Saturday, April 30, 2016

4H Clifton

We had a lovely visit today from the Clifton 4H group. We had leaders and parents come with 4H kids and kids not even old enough to be in 4H. Ages probably from less than 2 to around 14. It was nice to be able to share our work with them and answer their questions but it was also fascinating to find out about the projects that they are working on. One young man turns bowls and has several in a competition right now. I saw a picture and I am in awe of his talent, whatever the age. That bowl was beautiful!  Another young man is working on a 3D cutting board, which he promised to bring over for us to see. We are looking forward to that. One young lady told me she wasn't interested in woodworking but I found out that she is very involved in the animal side of 4H and didn't mind throwing around bales of hay. That's pretty awesome in my books too. We all take on different hobbies- it's what keeps everything interesting.

Before they left (amid promises to come back and visit) they presented us with 2 beautiful presents handmade by 2 of the leaders. David and Beau, I want to thank each of you and the whole group for the pieces of usable art. One gift is a knife holder for your wall, it is made of end grain black locust and it is truly lovely. It will have a place of honour on my wall. The other gift is a set of 2 hand turned pens that are almost to gorgeous to use. These, too, will be treasured.

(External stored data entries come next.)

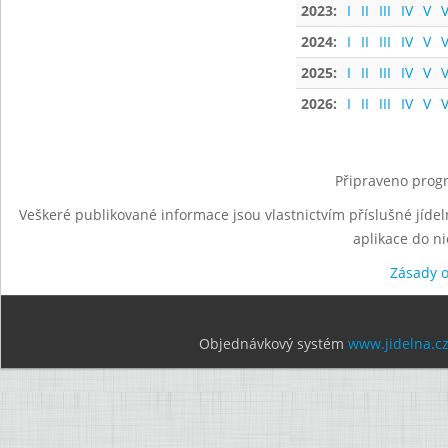
2023:
I
II
III
IV
V
V
2024:
I
II
III
IV
V
V
2025:
I
II
III
IV
V
V
2026:
I
II
III
IV
V
V
Připraveno progr
Veškeré publikované informace jsou vlastnictvím příslušné jídel
aplikace do n
Zásady 
Objednávkový systém
www.jidelna.c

Thank you for coming to visit. We hope you come back to see us again.

Friday, April 29, 2016

Cotton, oakum, seal it!

Well, it's been a busy month for sure. We started off at the beginning if the month rolling cotton in the seams of the vessel and using the irons and mallet to pound them in solid. If you saw the video on Schooner Lena Blanche facebook page ,you will see what I'm talking about. That was the first couple of weeks and 16 lbs of cotton later, she was all cotton caulked (corked, some call it. I had an older shipwright ,I believe he was in his late 80s or early 90s , correct my pronunciation. He had spent a lifetime building and caulking  (corking) boats- who am I to argue.)

Next we started on the oakum. A totally different kettle of fish,  as it were. Thankfully,  we have quite a bit of it pre-rolled. Each strand of oakum has to be bunched up and pounded into the seam until it fills the seam and then it's pounded to get all the little bits in. It's time consuming and your back hurts a little but , surprisingly,  it's very satisfying and when it's done you can look at it and take pride in a job well done.  AND, when the boat doesn't leak- you'll know you did a good job.  Haha.
As we caulk we are also sealing the seams with a marine sealant. This gives a finished look and keeps the water out.
Warren pounding in oakum

Two strands of oakum for a wider seam

Marine sealant after the oakum has been put in the seams. 

We'll keep at the caulking for the next few weeks until the vessel is all finished. It's  coming along great.